Да и вздор, да и не ее это мечта вовсе, просто Свен услыхал глупое и овеществил на раз… А почему тогда он ничего другого не овеществил на раз? Почему не овеществил на раз то заветное, несказанное, потаенное, о чем Зойка и вправду мечтает? Ведь рощи все эти, все яхты-усадьбы подсмотрел-таки он в глубоком подсознании отельных постояльцев, неведомым аппаратиком выколупнул на свет Божий, а в Зойкином девичьем подсознании ковыряться не стал. Постеснялся? Такт проявил? Или пожалел глупую?..
И ведь поняла с горечью: именно пожалел, именно глупую! Не в чем у нее ковыряться, нечего выколупывать, нет у нее никаких толковых желаний, нет и не предвидится в дальнейшей текучке, а за Шварценеггера Свену можно и по шее: примитивно, Свен, вы о нас думаете, нехорошо, некорректно… И опять осеклась: ни о чем он не думает! Если об океане она вслух сказала, то ни о каких культуристах с трицепсами речи не было. Значит, где-то глубоко – в печенках или в матке – живет, живет у эмансипированной Зои Александровны крутой образ мускулистого мена, как у пэтэушницы сопливой, как у телок дешевых тусовочных… Ну-ну…

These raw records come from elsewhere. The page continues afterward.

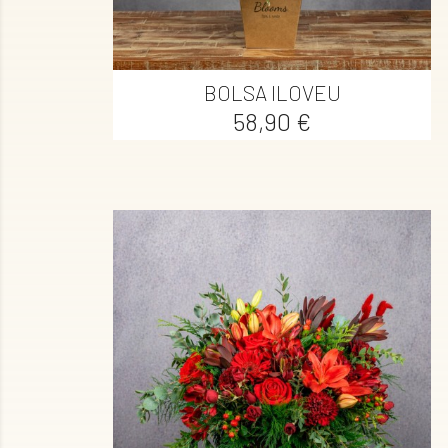

Vista rápida
BOLSA ILOVEU
Precio
58,90 €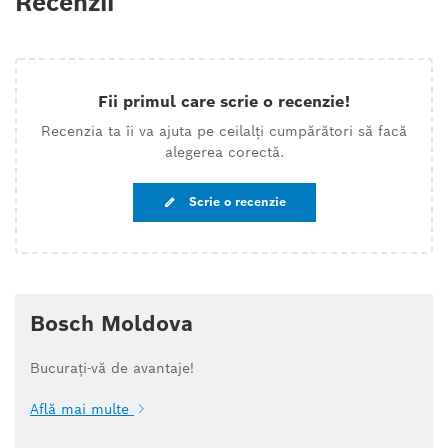
Recenzii
Fii primul care scrie o recenzie!
Recenzia ta îi va ajuta pe ceilalți cumpărători să facă
alegerea corectă.
Scrie o recenzie
Bosch Moldova
Bucurați-vă de avantaje!
Află mai multe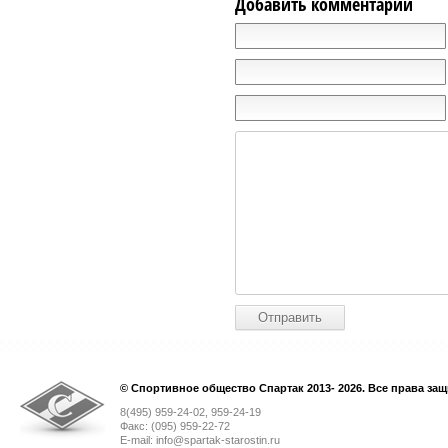
Добавить комментарий
© Спортивное общество Спартак 2013- 2026. Все права за
8(495) 959-24-02, 959-24-19
Факс: (095) 959-22-72
E-mail: info@spartak-starostin.ru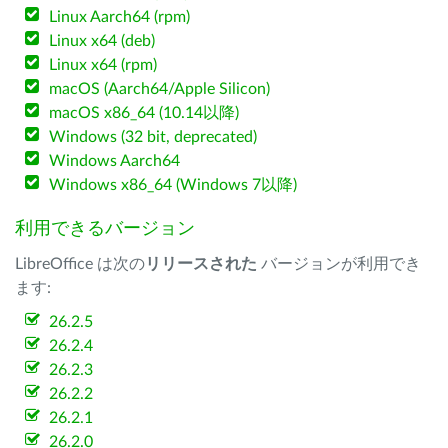
Linux Aarch64 (rpm)
Linux x64 (deb)
Linux x64 (rpm)
macOS (Aarch64/Apple Silicon)
macOS x86_64 (10.14以降)
Windows (32 bit, deprecated)
Windows Aarch64
Windows x86_64 (Windows 7以降)
利用できるバージョン
LibreOffice は次の
リリースされた
バージョンが利用でき
ます:
26.2.5
26.2.4
26.2.3
26.2.2
26.2.1
26.2.0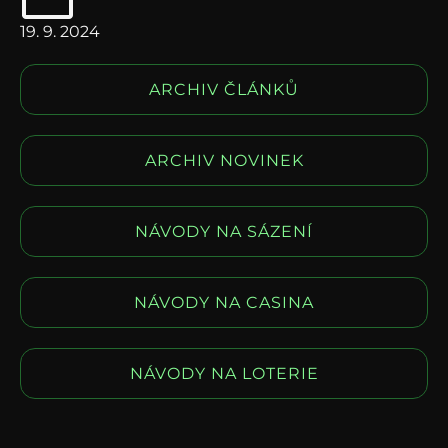
19. 9. 2024
ARCHIV ČLÁNKŮ
ARCHIV NOVINEK
NÁVODY NA SÁZENÍ
NÁVODY NA CASINA
NÁVODY NA LOTERIE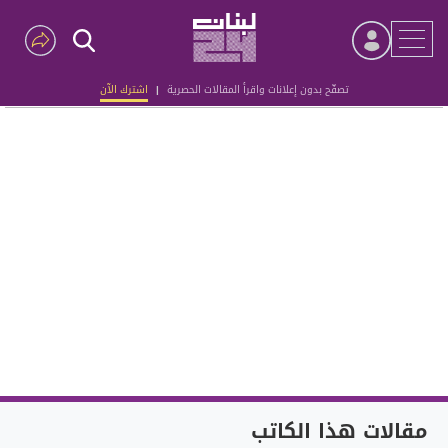
تصفّح بدون إعلانات واقرأ المقالات الحصرية
|
اشترك الآن
Advertisement
مقالات هذا الكاتب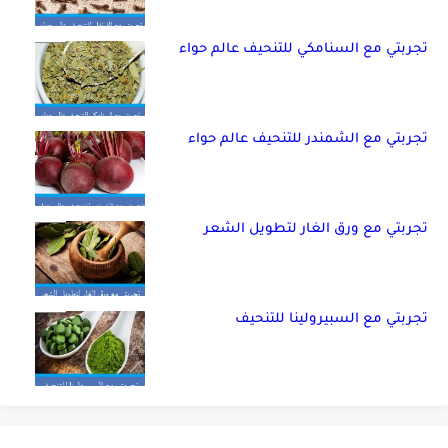
تجربتي مع السنامكي للتنحيف عالم حواء
تجربتي مع الشمندر للتنحيف عالم حواء
تجربتي مع ورق الغار لتطويل الشعر
تجربتي مع السبيرولينا للتنحيف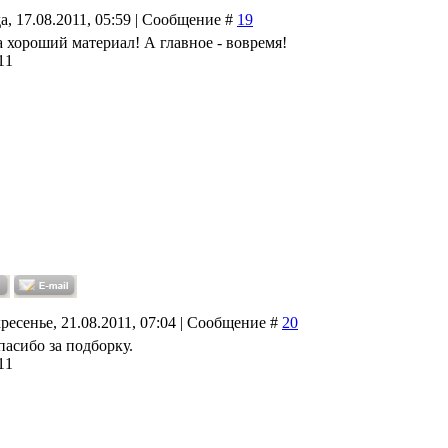
а, 17.08.2011, 05:59 | Сообщение #
19
а хороший материал! А главное - вовремя!
11
ресенье, 21.08.2011, 07:04 | Сообщение #
20
пасибо за подборку.
11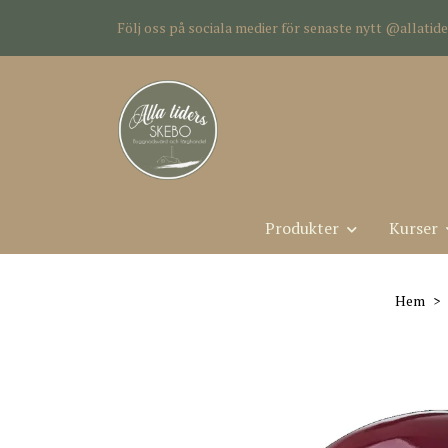
Följ oss på sociala medier för senaste nytt @allati
Produkter
Kurser
Hem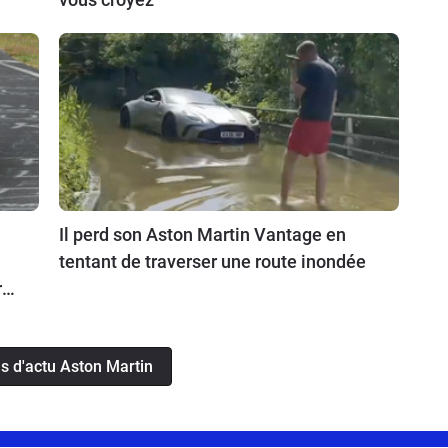
Il perd son Aston Martin Vantage en
tentant de traverser une route inondée
ra
us d'actu Aston Martin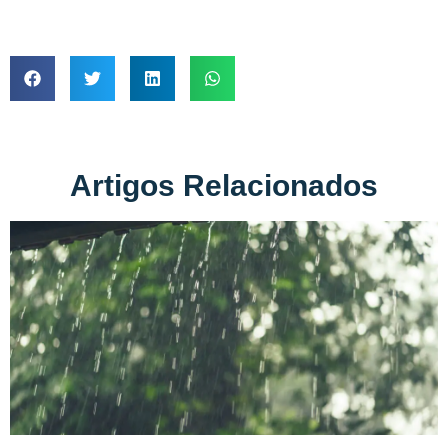
Artigos Relacionados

Зойке было жутко стыдно, Зойка шлепала за Свеном по травке и помалкивала в тряпочку, ни одного вопроса не задала, хотя с десяток «кто» и «что» в ее головке подпрыгивали от нетерпения, тянули ручонки, алкали ответа. Ничего, потерпим, решила Зойка, оценим желания других аудиовизуально. Чем это, любопытно, они лучше, чем это они богаче?.. Помнится, объяснила Зойка Свену, что никаких супержеланий советские граждане и гражданки за минувшие десятилетия не нажили, не нажелали, что нечего их приравнивать к высокоцивилизованным таукитянам или альфацентаврам…
И еще одно надо отметить.
В фантасмагоричном галлюциногенном мире, сочиненном и построенном Свеном, Зойка думала о Свене именно как об инопланетянине, а не психе-командированном из Краснококшайска. Но принимала ли она всерьез его мир? Да, купалась – всерьез; да, яхту испугалась – всерьез; да, запах шашлыка от избушки у реки – тоже всерьез; но тем не менее, но тем не более… Если Зойка начинала игру – в любовь ли, в отдых ли, в гости ли, если Зойка четко решала для себя, что все начатое – только игра, то она отдавалась ей легко и с удовольствием, все до одного правила блюла, верила в игру, как в реальность, но – лишь до конца игры.